Aids to Quit Smoking

nicotinegumpoistoningNicotine patches and gum are great tools to help you break the smoking habit. However, they can also increase the risk of nicotine overdose. If you have nicotine patches and gum in your house, children could find and consume them and get very ill as a result.

You yourself could also suffer from nicotine overdose if you are consuming nicotine from multiple sources. For example, if you are wearing a nicotine patch and continuing to smoke, you could be putting yourself at risk of nicotine poisoning. Read the package to choose the appropriate level of nicotine replacement for you, and be sure that you choose one that matches the level at which you smoked. For example, nicotine patches come in different strengths, each delivering a different level of nicotine.

Some nicotine patches and gum has a stronger concentration of nicotine, which are designed for use by heavier smokers who are trying to quit. If you were a light smoker and choose the nicotine replacement program that contains more nicotine and is designed for heavy smokers, you could experience symptoms of nicotine poisoning even if you don’t continue to smoke during use. Make sure you check with your doctor about using nicotine replacement products and follow any package directions about how to use such products safely.
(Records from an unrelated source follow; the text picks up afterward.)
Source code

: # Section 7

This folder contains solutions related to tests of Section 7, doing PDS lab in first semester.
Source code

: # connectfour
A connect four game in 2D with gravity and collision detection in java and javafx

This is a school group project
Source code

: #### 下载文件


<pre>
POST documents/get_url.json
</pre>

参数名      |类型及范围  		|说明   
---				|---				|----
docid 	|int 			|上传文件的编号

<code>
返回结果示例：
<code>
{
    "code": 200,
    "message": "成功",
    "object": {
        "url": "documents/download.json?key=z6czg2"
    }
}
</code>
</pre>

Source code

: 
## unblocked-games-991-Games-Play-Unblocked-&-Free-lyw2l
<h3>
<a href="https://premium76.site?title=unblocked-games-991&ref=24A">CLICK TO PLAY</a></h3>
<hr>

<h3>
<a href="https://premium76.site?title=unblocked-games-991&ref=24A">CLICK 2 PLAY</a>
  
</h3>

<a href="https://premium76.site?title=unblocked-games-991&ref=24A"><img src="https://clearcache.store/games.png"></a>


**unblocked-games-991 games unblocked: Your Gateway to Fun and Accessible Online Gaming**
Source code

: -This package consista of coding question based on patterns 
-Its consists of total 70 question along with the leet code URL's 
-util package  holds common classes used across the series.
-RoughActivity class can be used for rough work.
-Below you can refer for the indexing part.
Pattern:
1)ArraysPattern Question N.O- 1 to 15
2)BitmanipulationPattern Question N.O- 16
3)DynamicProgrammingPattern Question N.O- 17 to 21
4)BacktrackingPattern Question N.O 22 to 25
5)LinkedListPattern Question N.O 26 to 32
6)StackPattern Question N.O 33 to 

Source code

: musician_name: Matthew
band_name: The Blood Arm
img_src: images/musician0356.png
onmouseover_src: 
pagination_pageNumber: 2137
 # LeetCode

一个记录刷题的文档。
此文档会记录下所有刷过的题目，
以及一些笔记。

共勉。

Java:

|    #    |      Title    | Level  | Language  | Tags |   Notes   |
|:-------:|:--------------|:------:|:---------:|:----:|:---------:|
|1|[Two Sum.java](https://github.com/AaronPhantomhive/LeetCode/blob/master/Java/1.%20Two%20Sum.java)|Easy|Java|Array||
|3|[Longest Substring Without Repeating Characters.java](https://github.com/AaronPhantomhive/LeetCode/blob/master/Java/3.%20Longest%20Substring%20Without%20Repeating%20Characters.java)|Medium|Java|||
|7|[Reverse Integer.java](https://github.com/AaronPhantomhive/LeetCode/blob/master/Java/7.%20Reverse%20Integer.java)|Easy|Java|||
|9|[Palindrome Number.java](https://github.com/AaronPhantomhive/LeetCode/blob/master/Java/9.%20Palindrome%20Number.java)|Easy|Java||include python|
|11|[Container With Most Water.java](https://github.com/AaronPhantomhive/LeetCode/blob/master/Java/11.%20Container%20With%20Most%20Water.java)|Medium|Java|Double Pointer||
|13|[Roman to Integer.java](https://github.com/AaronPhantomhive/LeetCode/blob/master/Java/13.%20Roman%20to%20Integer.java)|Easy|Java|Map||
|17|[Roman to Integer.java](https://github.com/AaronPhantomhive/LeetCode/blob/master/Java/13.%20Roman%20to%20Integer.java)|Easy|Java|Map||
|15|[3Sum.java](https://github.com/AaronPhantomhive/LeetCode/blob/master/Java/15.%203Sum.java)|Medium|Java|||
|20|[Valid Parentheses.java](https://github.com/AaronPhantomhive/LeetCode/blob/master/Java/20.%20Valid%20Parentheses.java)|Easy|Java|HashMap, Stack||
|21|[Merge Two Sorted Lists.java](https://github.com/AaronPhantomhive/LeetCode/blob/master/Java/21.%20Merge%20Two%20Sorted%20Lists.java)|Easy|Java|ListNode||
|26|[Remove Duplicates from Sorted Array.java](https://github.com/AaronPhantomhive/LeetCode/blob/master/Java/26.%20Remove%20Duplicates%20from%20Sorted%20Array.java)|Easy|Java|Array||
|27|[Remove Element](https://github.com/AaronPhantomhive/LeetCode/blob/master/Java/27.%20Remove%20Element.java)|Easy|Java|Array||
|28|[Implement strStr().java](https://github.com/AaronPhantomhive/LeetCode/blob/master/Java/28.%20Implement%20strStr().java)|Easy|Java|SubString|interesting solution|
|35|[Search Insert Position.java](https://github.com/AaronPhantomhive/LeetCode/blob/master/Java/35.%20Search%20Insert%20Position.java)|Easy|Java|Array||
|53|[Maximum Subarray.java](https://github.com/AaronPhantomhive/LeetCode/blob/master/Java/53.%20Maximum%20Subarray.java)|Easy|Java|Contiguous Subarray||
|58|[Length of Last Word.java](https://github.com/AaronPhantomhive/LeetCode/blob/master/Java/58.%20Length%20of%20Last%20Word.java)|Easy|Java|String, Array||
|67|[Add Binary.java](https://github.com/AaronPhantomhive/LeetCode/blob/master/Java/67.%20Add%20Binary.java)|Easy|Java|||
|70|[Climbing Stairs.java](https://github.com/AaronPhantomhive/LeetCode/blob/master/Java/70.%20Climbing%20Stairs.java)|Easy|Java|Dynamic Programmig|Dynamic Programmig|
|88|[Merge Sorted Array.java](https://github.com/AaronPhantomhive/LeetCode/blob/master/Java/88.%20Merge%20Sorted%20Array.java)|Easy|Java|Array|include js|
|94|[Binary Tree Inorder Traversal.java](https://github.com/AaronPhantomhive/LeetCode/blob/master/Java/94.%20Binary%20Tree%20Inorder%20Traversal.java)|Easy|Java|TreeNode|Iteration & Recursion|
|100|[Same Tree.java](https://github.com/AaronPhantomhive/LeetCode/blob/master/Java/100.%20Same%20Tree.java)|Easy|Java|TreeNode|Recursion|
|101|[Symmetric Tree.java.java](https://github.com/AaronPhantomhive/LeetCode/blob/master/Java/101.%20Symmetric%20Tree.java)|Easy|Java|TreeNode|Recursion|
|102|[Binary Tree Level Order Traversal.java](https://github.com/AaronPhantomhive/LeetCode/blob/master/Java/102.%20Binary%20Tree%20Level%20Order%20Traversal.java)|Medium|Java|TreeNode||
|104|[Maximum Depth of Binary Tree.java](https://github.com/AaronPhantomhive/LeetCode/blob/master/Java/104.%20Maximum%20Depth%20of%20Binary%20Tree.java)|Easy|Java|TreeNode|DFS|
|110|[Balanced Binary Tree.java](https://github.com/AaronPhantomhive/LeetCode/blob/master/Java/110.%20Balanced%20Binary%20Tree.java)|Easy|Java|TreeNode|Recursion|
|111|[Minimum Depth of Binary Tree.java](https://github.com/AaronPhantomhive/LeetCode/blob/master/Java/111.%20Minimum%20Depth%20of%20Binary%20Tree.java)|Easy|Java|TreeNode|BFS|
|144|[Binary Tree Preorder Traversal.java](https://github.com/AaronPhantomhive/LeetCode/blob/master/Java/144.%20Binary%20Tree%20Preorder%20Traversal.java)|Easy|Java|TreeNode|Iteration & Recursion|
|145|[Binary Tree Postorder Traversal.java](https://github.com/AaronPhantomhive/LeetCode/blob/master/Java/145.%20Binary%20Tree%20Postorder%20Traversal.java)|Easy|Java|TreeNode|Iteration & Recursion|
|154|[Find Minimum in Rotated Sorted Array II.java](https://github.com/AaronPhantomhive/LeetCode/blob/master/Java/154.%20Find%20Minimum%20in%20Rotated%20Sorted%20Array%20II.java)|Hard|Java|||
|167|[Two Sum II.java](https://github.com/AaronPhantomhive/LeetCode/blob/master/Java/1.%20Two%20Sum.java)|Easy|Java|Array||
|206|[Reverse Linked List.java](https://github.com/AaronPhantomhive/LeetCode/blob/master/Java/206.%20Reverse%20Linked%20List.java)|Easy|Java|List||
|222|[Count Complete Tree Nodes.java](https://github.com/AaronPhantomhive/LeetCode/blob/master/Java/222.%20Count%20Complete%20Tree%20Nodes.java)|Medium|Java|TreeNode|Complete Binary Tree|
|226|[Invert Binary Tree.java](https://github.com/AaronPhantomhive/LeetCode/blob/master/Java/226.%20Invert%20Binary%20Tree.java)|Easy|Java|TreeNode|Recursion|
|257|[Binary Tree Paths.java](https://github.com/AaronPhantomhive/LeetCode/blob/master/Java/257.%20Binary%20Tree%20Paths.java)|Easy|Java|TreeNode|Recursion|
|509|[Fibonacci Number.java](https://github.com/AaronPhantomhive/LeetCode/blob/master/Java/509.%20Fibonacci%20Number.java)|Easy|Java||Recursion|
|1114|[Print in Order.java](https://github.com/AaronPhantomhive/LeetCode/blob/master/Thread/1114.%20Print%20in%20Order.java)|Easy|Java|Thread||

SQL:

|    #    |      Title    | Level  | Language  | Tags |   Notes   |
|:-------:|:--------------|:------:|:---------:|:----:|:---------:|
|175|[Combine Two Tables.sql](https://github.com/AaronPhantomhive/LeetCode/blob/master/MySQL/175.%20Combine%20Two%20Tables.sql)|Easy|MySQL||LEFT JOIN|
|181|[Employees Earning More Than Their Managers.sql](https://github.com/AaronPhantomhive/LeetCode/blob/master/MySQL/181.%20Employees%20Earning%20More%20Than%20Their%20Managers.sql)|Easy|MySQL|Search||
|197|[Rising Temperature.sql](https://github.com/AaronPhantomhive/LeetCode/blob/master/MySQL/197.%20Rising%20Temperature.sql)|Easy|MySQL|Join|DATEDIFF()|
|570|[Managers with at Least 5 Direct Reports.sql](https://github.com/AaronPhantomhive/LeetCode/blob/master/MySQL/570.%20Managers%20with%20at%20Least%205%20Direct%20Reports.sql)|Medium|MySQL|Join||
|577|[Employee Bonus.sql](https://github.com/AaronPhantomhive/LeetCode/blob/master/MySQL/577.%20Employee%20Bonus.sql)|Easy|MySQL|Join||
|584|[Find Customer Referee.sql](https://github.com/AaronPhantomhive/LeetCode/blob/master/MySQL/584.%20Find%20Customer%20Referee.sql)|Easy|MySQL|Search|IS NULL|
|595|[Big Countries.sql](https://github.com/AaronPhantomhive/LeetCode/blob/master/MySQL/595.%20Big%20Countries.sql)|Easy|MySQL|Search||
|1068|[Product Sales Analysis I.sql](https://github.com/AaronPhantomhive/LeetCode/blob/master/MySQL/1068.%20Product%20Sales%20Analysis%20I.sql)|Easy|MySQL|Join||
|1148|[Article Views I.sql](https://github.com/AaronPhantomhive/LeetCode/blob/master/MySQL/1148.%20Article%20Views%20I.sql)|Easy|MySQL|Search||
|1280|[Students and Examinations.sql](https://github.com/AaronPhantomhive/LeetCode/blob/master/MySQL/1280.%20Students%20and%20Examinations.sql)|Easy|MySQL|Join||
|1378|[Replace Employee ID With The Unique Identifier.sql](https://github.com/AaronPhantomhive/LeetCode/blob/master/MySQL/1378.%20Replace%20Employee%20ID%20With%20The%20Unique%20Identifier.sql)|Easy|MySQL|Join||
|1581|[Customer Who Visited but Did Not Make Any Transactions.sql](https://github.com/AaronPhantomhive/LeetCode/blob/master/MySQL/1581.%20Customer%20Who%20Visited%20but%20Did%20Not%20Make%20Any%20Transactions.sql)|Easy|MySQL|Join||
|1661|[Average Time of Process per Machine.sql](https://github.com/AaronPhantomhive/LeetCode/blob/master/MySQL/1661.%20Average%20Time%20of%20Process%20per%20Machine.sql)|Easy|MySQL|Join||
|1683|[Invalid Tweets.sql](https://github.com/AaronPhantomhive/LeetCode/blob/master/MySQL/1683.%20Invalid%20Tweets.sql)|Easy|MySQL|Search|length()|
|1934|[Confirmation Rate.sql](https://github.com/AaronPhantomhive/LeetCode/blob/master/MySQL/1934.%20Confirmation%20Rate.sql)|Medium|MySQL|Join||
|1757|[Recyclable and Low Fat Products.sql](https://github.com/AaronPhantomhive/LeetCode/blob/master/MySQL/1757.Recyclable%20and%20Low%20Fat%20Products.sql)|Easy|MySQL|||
Most nicotine replacement products are designed that you should gradually step down to weaker concentrations to wean off of nicotine completely. You should not smoke while using nicotine replacement products, so medications like Zyban to reduce cravings might be better if you feel that you cannot stop smoking entirely.

It’s important to remember that nicotine replacement products, including gum, patches and nasal spray, are drugs in themselves and they are not harmless. It’s actually possible to consume far more nicotine through using these nicotine replacement products than by smoking!


What To Do If There Is a Suspected Nicotine Overdose

If you do believe that you, a child or another person in your household has received an overdose of nicotine, it’s important to treat it like the serious emergency that it is. The fact that nicotine is legal does not mean that an overdose is any less harmful. Call your doctor and the poison control hotline in your area if you believe that you or someone in your household has consumed too much nicotine.